課題の内容 ->
- A) ジェトロ・ミュンヘン事務所長へのインタビュー記事によると、管内に進出している日系企業はおよそ何社か。
- B) ジェトロ・ミュンヘン事務所長へのインタビュー記事を、最後の発言の後から書き継いでください。

原文 ->
---
静岡人インタビュー「この人」 日本貿易振興機構(ジェトロ)・ミュンヘン事務所長 高塚一さん(ドイツ在住)

 南ドイツのミュンヘン事務所(2020年開設)初代所長。バイエルン、バーデン・ビュルテンベルクの2州を管轄する。赴任は西部デュッセルドルフ以来2回目。1月下旬には浜松市で現地概況を情報提供するセミナーを行った。牧之原市出身。

高塚一さん
高塚一さん

 -管内の経済・産業状況は。
 「BMWやメルセデス・ベンツ、ボッシュ、シェフラーなどの本社があり、主要自動車・部品メーカー、機械など製造業が集積する。国の名目GDP(21年)の3割以上を創出し、高い経済力を有する。日系企業進出はこの10年で200社増の約740社と加速している」
 -事務所の役割は。
 「日本と海外の貿易と投資の促進がジェトロの使命。日本、南ドイツ双方の企業進出支援や進出済み企業のビジネス拡大などをサポートしている。浜松をはじめ、自動車産業が集積する日本と南ドイツはビジネスにおける親和性が高い。双方の協業・協力のニーズに対応したい」
---
提供データ ->
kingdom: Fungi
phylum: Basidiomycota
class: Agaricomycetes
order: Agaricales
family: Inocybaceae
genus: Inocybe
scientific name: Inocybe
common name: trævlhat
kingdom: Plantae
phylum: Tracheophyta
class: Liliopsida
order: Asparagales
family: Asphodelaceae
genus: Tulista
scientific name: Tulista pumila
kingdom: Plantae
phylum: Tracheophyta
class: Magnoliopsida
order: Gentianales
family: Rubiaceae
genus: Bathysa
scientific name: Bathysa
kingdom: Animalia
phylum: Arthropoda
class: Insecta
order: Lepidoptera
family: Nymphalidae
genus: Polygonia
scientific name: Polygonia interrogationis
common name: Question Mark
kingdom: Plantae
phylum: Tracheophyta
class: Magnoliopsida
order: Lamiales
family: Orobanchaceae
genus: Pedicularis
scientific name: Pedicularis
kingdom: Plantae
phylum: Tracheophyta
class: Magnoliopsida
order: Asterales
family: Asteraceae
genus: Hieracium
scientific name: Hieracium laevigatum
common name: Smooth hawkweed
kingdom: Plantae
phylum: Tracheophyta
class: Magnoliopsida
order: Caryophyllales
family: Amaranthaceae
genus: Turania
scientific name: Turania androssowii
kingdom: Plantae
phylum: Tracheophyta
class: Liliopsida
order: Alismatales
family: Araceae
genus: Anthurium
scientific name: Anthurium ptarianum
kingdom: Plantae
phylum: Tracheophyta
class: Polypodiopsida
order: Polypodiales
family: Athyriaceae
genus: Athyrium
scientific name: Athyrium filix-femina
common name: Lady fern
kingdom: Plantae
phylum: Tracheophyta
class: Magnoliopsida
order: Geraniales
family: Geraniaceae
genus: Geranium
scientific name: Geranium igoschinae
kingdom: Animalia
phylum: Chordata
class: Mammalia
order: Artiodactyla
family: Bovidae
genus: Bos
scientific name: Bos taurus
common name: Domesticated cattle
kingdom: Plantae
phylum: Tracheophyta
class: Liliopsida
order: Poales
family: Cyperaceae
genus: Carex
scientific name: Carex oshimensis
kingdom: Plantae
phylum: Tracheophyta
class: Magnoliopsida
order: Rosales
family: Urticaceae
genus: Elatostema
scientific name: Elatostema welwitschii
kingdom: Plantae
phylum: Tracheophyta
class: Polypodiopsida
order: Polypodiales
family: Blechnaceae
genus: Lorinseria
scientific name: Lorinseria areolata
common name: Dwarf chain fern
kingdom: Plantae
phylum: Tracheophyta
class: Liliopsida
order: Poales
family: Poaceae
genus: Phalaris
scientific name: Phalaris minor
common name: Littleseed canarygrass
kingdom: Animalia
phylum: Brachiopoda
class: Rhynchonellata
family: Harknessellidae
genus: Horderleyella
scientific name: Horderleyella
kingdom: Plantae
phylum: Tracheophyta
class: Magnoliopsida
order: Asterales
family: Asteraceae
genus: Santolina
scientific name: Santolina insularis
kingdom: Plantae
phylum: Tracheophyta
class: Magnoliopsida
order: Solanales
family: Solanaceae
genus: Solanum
---
回答 ->
- A) 約740社。

- B)
 -注目すべきテーマは。
 「自動車産業の構造転換は日本と同様、重要な課題。EVなど次世代自動車シフトに向けた各メーカーの戦略や政府の産業支援への関心も高い。ドイツをはじめ欧州は環境など新しいルールを設定し、競争力を高めている。欧州の最新情報や動向を重視する企業は多い」
 -ドイツとの縁と抱負を。
 「『ベルリンの壁』崩壊時に関心を持ち、現地の人とコミュニケーションしたいと学生時代にドイツ語を学んだ。赴任地の南ドイツは自動車やサッカープロリーグのブンデスリーガ、ビール、ロマンチック街道など、日本人が想起するドイツが凝縮され、魅力ある地域。駐在経験を生かし、今後もジェトロの幅広い事業分野に携わりたい」
 (浜松総局・山本雅子)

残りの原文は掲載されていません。